The input:
____

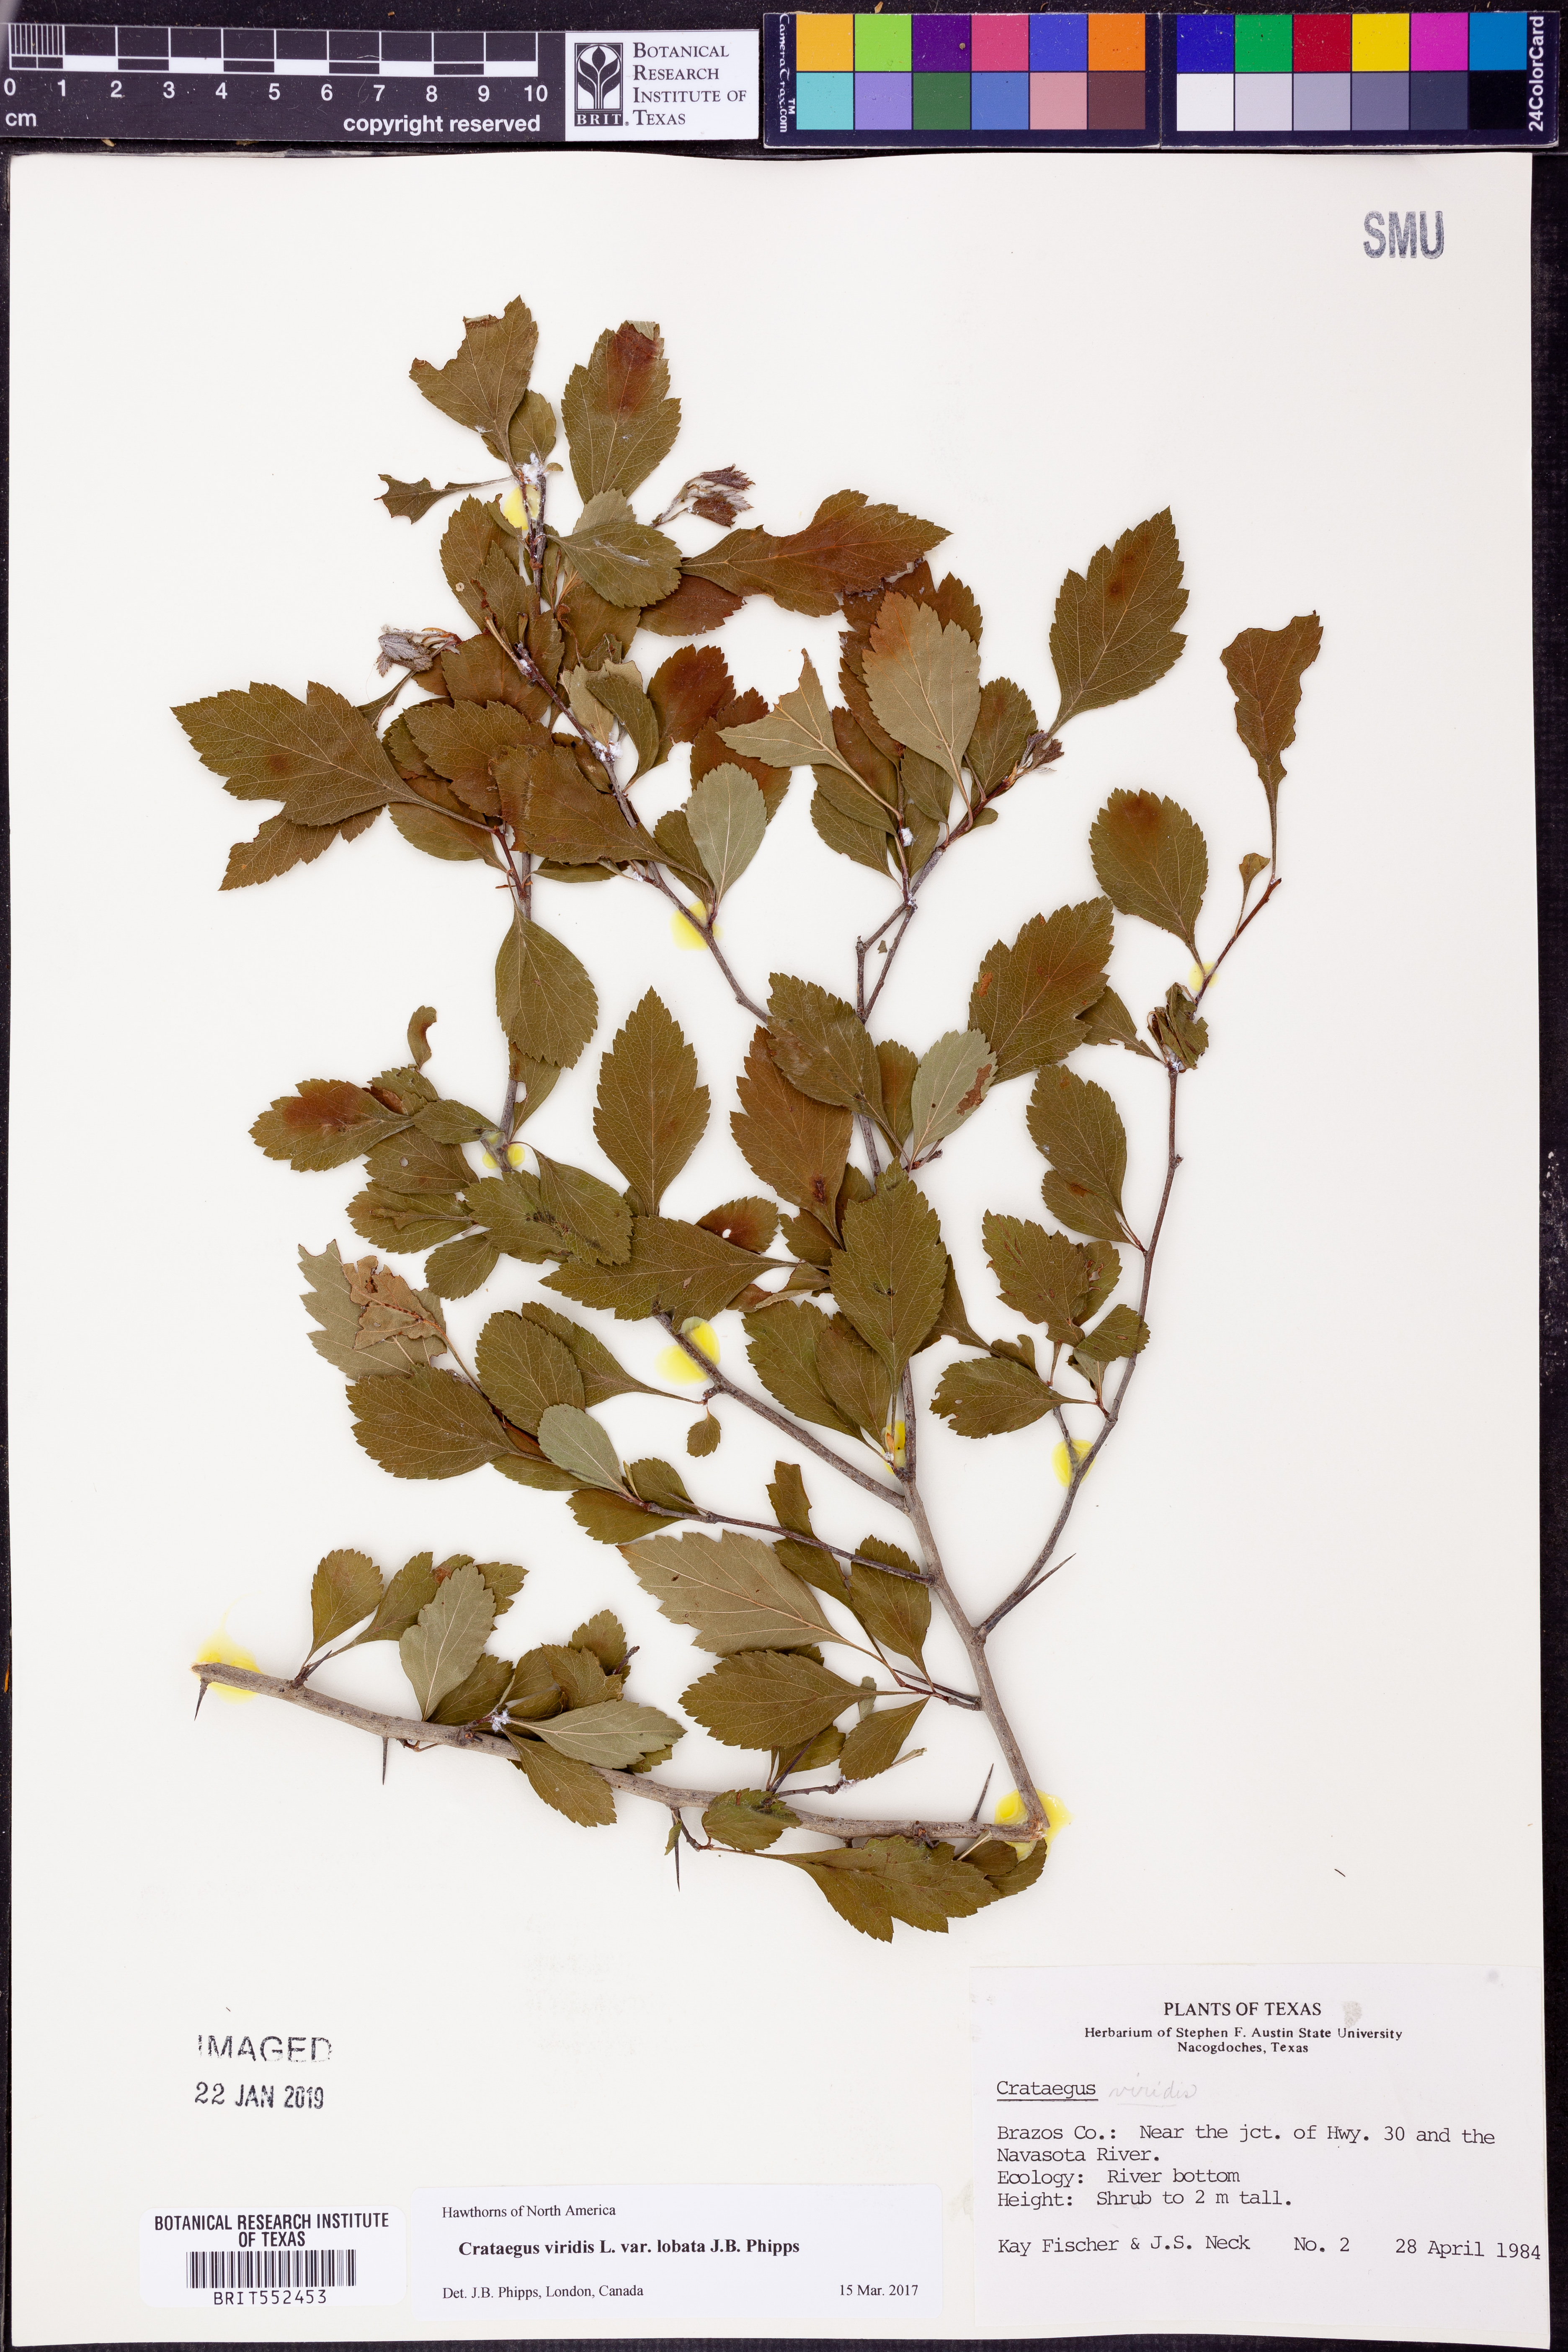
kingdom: Plantae
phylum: Tracheophyta
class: Magnoliopsida
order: Rosales
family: Rosaceae
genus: Crataegus
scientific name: Crataegus viridis
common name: Southernthorn
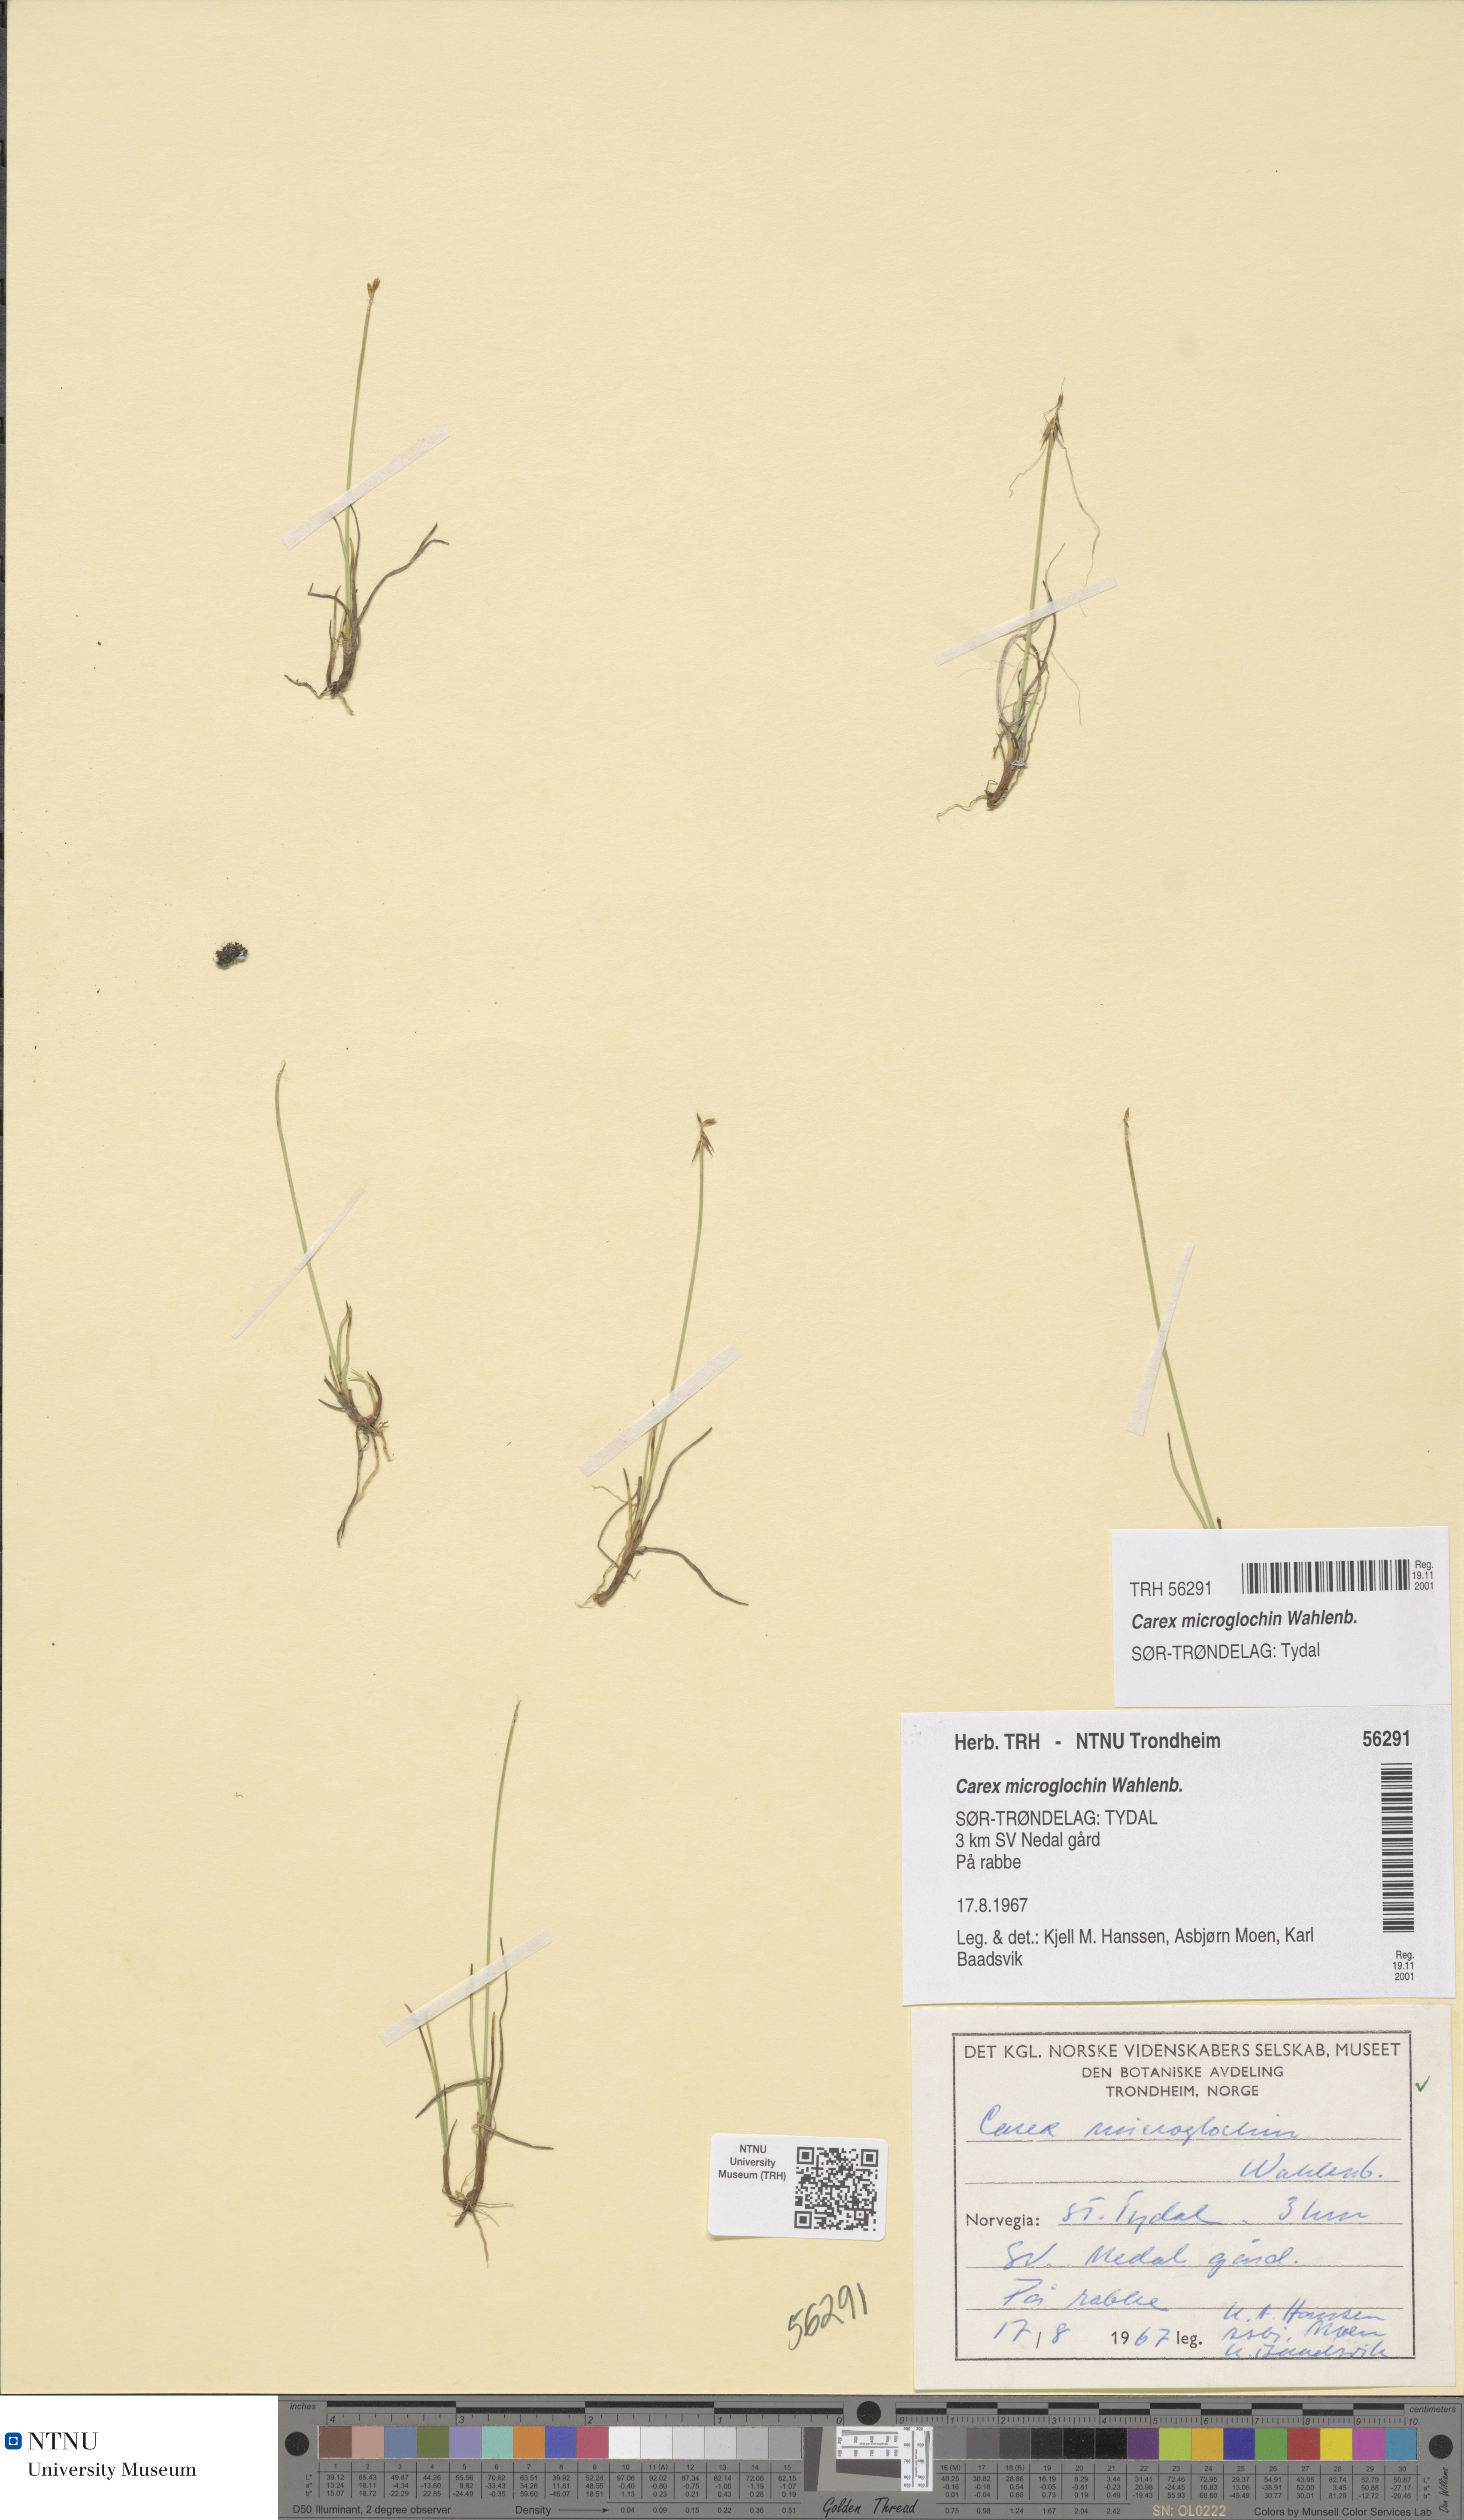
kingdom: Plantae
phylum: Tracheophyta
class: Liliopsida
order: Poales
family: Cyperaceae
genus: Carex
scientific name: Carex microglochin
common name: Bristle sedge
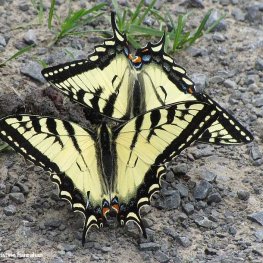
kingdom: Animalia
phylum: Arthropoda
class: Insecta
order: Lepidoptera
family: Papilionidae
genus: Pterourus
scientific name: Pterourus canadensis
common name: Canadian Tiger Swallowtail
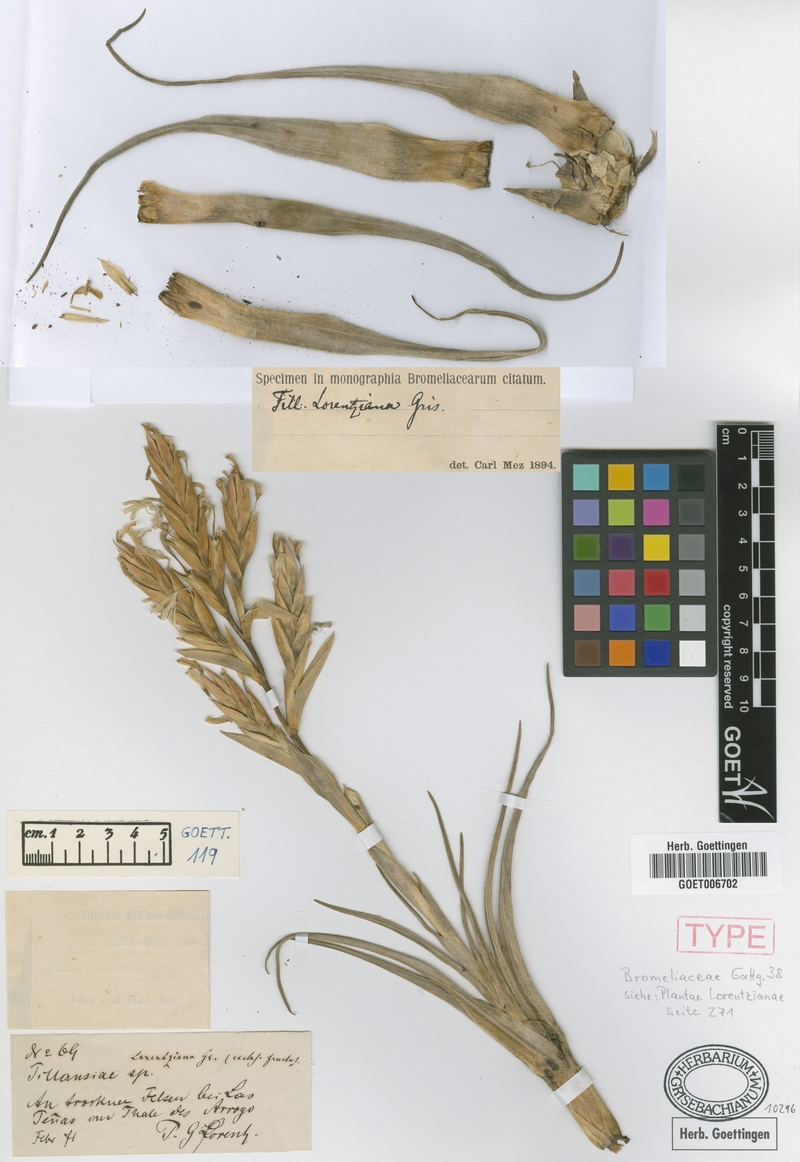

____

Objective: Rewrite every line of the material above with "common name" changed to "vernacular name" wherever it occurs, leaving everything else as it is. Leave the pictures out.

Reply:
kingdom: Plantae
phylum: Tracheophyta
class: Magnoliopsida
order: Rosales
family: Rosaceae
genus: Crataegus
scientific name: Crataegus viridis
vernacular name: Southernthorn
kingdom: Plantae
phylum: Tracheophyta
class: Liliopsida
order: Poales
family: Cyperaceae
genus: Carex
scientific name: Carex microglochin
vernacular name: Bristle sedge
kingdom: Animalia
phylum: Arthropoda
class: Insecta
order: Lepidoptera
family: Papilionidae
genus: Pterourus
scientific name: Pterourus canadensis
vernacular name: Canadian Tiger Swallowtail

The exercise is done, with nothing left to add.